# PROBLEM DESCRIPTION
Any picture among the records should be left out, please; retype the rest exactly.

# EXERCISE DATA
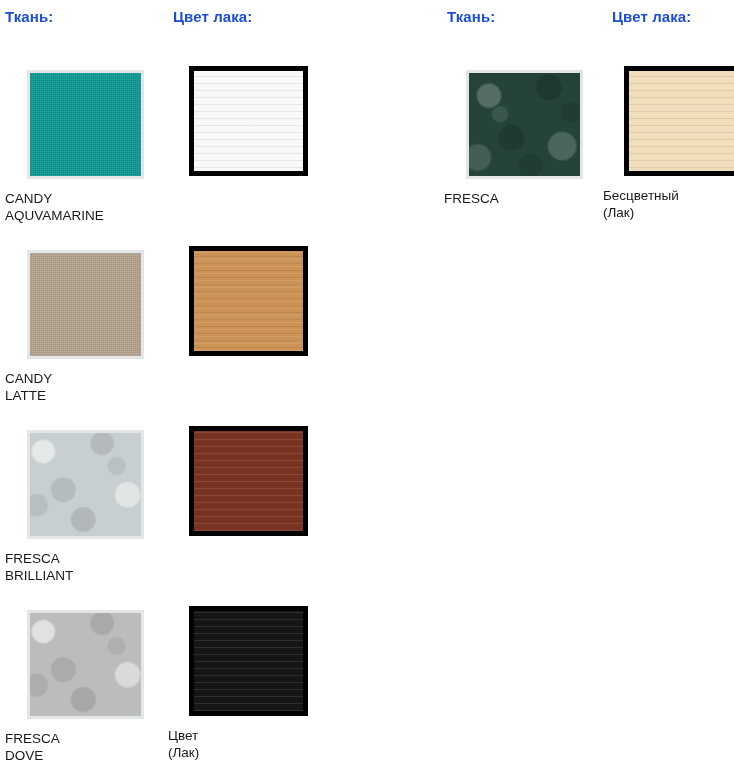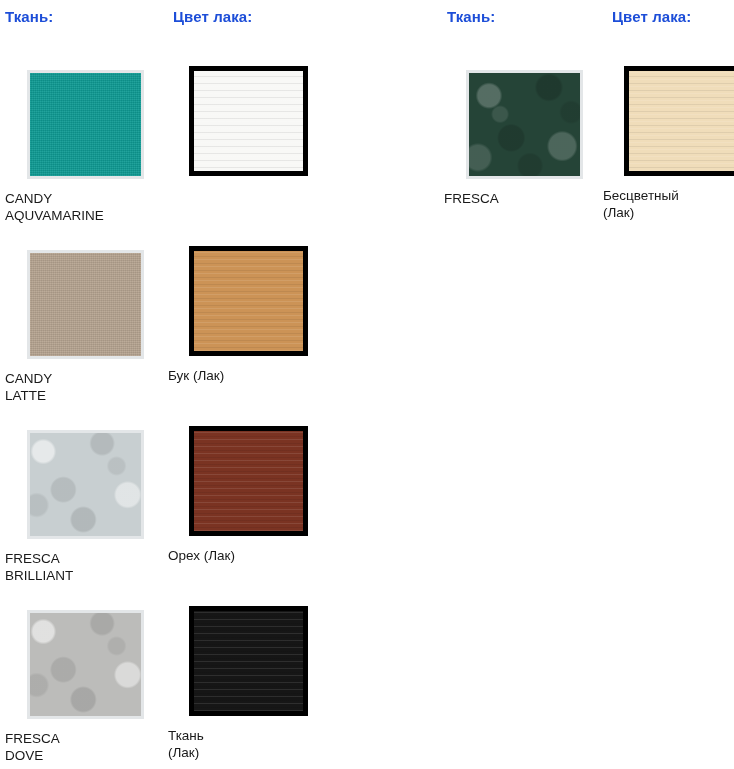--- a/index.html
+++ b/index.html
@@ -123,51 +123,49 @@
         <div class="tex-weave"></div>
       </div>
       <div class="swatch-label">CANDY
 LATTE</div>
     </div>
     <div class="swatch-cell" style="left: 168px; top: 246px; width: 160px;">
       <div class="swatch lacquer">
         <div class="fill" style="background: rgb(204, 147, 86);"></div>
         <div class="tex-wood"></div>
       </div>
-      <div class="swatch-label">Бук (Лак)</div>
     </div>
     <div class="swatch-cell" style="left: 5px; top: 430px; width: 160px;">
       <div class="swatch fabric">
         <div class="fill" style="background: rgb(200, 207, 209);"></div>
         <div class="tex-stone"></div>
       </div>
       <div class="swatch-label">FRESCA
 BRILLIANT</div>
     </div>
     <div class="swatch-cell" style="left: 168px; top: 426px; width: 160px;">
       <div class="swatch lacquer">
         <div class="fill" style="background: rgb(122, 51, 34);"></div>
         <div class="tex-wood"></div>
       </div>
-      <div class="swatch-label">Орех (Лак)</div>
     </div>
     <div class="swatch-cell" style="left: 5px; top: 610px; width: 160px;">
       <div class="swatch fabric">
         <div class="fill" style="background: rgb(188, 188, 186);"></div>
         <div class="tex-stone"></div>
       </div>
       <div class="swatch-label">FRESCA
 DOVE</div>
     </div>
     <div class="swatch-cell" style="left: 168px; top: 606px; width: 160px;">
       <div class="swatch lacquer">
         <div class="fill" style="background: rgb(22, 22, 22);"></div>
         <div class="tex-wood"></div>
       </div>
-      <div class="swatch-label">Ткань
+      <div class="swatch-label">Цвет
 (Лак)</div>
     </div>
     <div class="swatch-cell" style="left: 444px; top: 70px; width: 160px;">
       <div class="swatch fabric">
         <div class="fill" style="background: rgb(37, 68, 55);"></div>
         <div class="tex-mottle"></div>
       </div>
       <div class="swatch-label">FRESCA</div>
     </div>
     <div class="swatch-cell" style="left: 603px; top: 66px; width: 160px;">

# EXERCISE RESULT
--- a/index.html
+++ b/index.html
@@ -123,51 +123,49 @@
         <div class="tex-weave"></div>
       </div>
       <div class="swatch-label">CANDY
 LATTE</div>
     </div>
     <div class="swatch-cell" style="left: 168px; top: 246px; width: 160px;">
       <div class="swatch lacquer">
         <div class="fill" style="background: rgb(204, 147, 86);"></div>
         <div class="tex-wood"></div>
       </div>
-      <div class="swatch-label">Бук (Лак)</div>
     </div>
     <div class="swatch-cell" style="left: 5px; top: 430px; width: 160px;">
       <div class="swatch fabric">
         <div class="fill" style="background: rgb(200, 207, 209);"></div>
         <div class="tex-stone"></div>
       </div>
       <div class="swatch-label">FRESCA
 BRILLIANT</div>
     </div>
     <div class="swatch-cell" style="left: 168px; top: 426px; width: 160px;">
       <div class="swatch lacquer">
         <div class="fill" style="background: rgb(122, 51, 34);"></div>
         <div class="tex-wood"></div>
       </div>
-      <div class="swatch-label">Орех (Лак)</div>
     </div>
     <div class="swatch-cell" style="left: 5px; top: 610px; width: 160px;">
       <div class="swatch fabric">
         <div class="fill" style="background: rgb(188, 188, 186);"></div>
         <div class="tex-stone"></div>
       </div>
       <div class="swatch-label">FRESCA
 DOVE</div>
     </div>
     <div class="swatch-cell" style="left: 168px; top: 606px; width: 160px;">
       <div class="swatch lacquer">
         <div class="fill" style="background: rgb(22, 22, 22);"></div>
         <div class="tex-wood"></div>
       </div>
-      <div class="swatch-label">Ткань
+      <div class="swatch-label">Цвет
 (Лак)</div>
     </div>
     <div class="swatch-cell" style="left: 444px; top: 70px; width: 160px;">
       <div class="swatch fabric">
         <div class="fill" style="background: rgb(37, 68, 55);"></div>
         <div class="tex-mottle"></div>
       </div>
       <div class="swatch-label">FRESCA</div>
     </div>
     <div class="swatch-cell" style="left: 603px; top: 66px; width: 160px;">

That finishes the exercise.